O imóvel de Campinas tem área construída de 2 mil metros quadrados (m2), oito andares e foi ocupado no dia 7 de setembro de 2025 em uma ação organizada pelo Movimento de Luta nos Bairros, Vilas e Favelas (MLB). A ocupação “Palestina Livre! Elesbão Vive!” foi organizada pela entidade, simultaneamente a outras 18 ocupações em 16 estados. As famílias ocupantes já viviam em Campinas, em bairros como bairros Parque Oziel, Campo Belo e Jardim Telesp. Para ter direito às moradias sociais, elas têm até domingo (31) para juntas os documentos exigidos e se enquadrarem nas regras do MCMV – Entidades.
Essa modalidade do programa é destinada a famílias organizadas por cooperativas habitacionais, associações e movimentos sociais. Ela permite que grupos sem fins lucrativos tenham acesso a subsídios públicos para produzir moradias, operando por autogestão. As famílias devem ter renda bruta mensal de R$ 2.640, a escolha das famílias deve se transparente e priorizar grupos vulneráveis (mulheres chefes de família, famílias com pessoas com deficiência etc).
PRIMEIRO PASSO
Para o coordenador estadual do MLB e um dos moradores do prédio do INSS, Rafael de Jesus, a destinação para moradia social é uma vitória parcial. “Agora temos que continuar mobilizados para que os recursos cheguem e seja transformado em uma moradia. A gente viu vários prédios destinados para o projeto no país, mas não entregam tudo para a destinação final.

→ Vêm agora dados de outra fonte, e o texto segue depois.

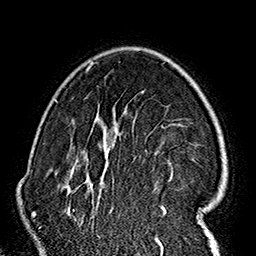
Breast MRI (dynamic contrast-enhanced), one axial slice; slice 113 of 160 in the series (ordered by position); cropped to one breast; dynamic contrast-enhanced series, time point 2 of 7 at this slice position (early post-contrast); 1.5 T; TE 2.7 ms, TR 5.1 ms; 1 mm slice thickness; 256 × 256 image matrix. Female patient.
Outlined on this slice (semi-automatically segmented with operator editing):
- enhancing-tissue mask used for the functional tumour volume (all voxels passing the contrast-enhancement thresholds inside the analysis volume; usually the tumour): bounding box (x1, y1, x2, y2) in pixels: (62, 62, 215, 237)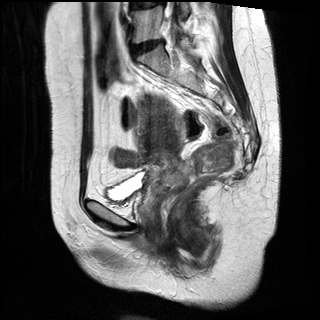
Pelvic MRI for cervical cancer, one sagittal slice; slice 15 of 34 in the series (ordered by position); T2-weighted; 1.5 T; TE 89 ms, TR 3320 ms; 4 mm slice thickness; 320 × 320 image matrix, field of view 260 × 260 mm. Patient: female, 49 years.
Structures marked on this image (manually delineated by an expert):
- cervical tumour: box from (x=136, y=92) to (x=191, y=197) px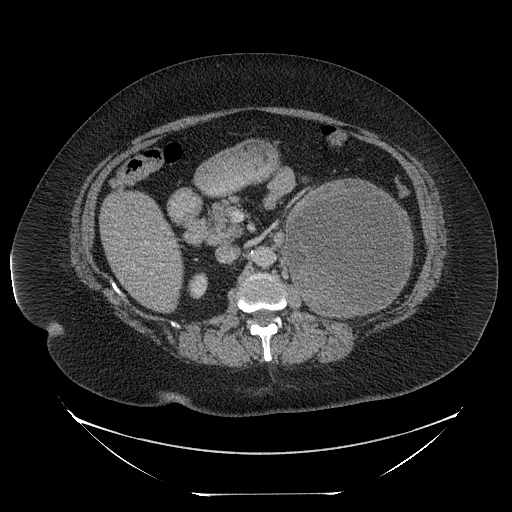
Contrast-enhanced abdominal CT, one axial slice; slice 131 of 205 in the series (ordered by position); reconstruction kernel STANDARD; 120 kVp; intravenous contrast given; soft-tissue window (W 400 / L 40 HU); 512 × 512 image matrix, field of view 500 × 500 mm. Female patient, age 53 years. Case-level facts recorded for this patient, not image findings: diagnosis: adrenocortical carcinoma; tumour side: left adrenal; tumour size at pathology: 17 cm; Ki-67 index: 20 %; stage (as recorded): 3.
Annotated regions visible in this slice (semi-automatic segmentation, software-assisted and operator-edited):
- mass: box from (x=287, y=181) to (x=412, y=317) px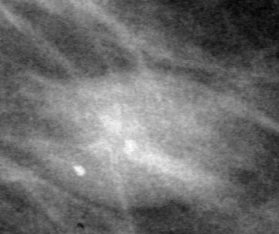
Crop from a digitized film mammogram around one marked abnormality, right breast, MLO view, BI-RADS breast density category 2 (scale 1–4).
Finding: mass, shape oval, margins circumscribed; BI-RADS assessment category 3; pathology result (as recorded, not read from the image): benign.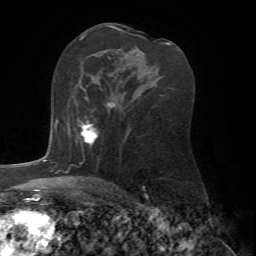
Breast MRI (dynamic contrast-enhanced), one axial slice; position 42 of 72 along the scan axis; cropped to one breast; dynamic contrast-enhanced series, time point 2 of 7 at this slice position (early post-contrast); 1.5 T; TE 4.2 ms, TR 8.7 ms; 2.2 mm slice thickness; 256 × 256 image matrix. Female patient.
Structures marked on this image (semi-automatic segmentation, software-assisted and operator-edited):
- enhancing-tissue mask used for the functional tumour volume (all voxels passing the contrast-enhancement thresholds inside the analysis volume; usually the tumour): bounding box <78,97,115,144> (left, top, right, bottom; pixels)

A moradia social só vai estar garantida quando as chaves estiverem nas nossas mãos”, argumentou.
De acordo com ele, as famílias farão nos próximos dias uma assembleia para definir quem será contemplado com as moradias, pois as unidades previstas não atendem a todas. Os ocupantes, acrescentou, estão correndo para conseguir toda a documentação exigida para se enquadrarem no MCMV, com o prazo vencendo em cinco dias, no próximo domingo (31).
As subvenções para apartamentos variam de R$ 143,5 mil a R$ 180,5 mil, com os recursos sendo liberados pela Caixa Econômica Federal. Para obter os recursos, as associações, cooperativas ou sindicatos devem estar previamente habilitados pelo Ministério das Cidades e não podem participar famílias que já sejam donas de imóveis, tenham financiamento ativo no Sistema Financeiro da Habitação (SFH) ou pendências no Cadastro Informativo de Créditos não Quitados do Setor Público Federal (Cadin).
A transformação do prédio do INSS em moradia social ocorre em um momento em que a Prefeitura desenvolve ações para a revitalização do Centro e ocupação de prédios que estejam vazios. Para o Ministério da Gestão e Inovação dos Serviços Públicos, a destinação para moradia social do prédio do INSS solucionará uma disputa judicial. Na época da ocupação, o Instituto Nacional do Seguro Social entrou na Justiça com o pedido de reintegração de posse, com a liminar sendo concedida pela 6ª Vara Federal de Campinas e dezembro passado.
Porém, a decisão foi revista em março deste ano, com o caso sendo encaminhado para a Comissão Regional de Soluções Fundiárias da Justiça Federal da 3ª Região, que não conseguiu um acordo entre as partes. O prédio foi ocupado pela prefeitura até 2024, mas ficou fechado depois disso.
A ocupação recebeu o nome “Palestina Livre, Elesbão Vive” em função de dois fatos. O primeiro termo faz referência ao conflito no Oriente Médio. O segundo nome remete a Elesbão, trabalhador escravizado que viveu em Campinas e se tornou símbolo de luta por igualdade racial após uma vida de resistência e de enfrentamento à opressão. Sua história terminou de forma trágica, com morte cometida pelo Estado.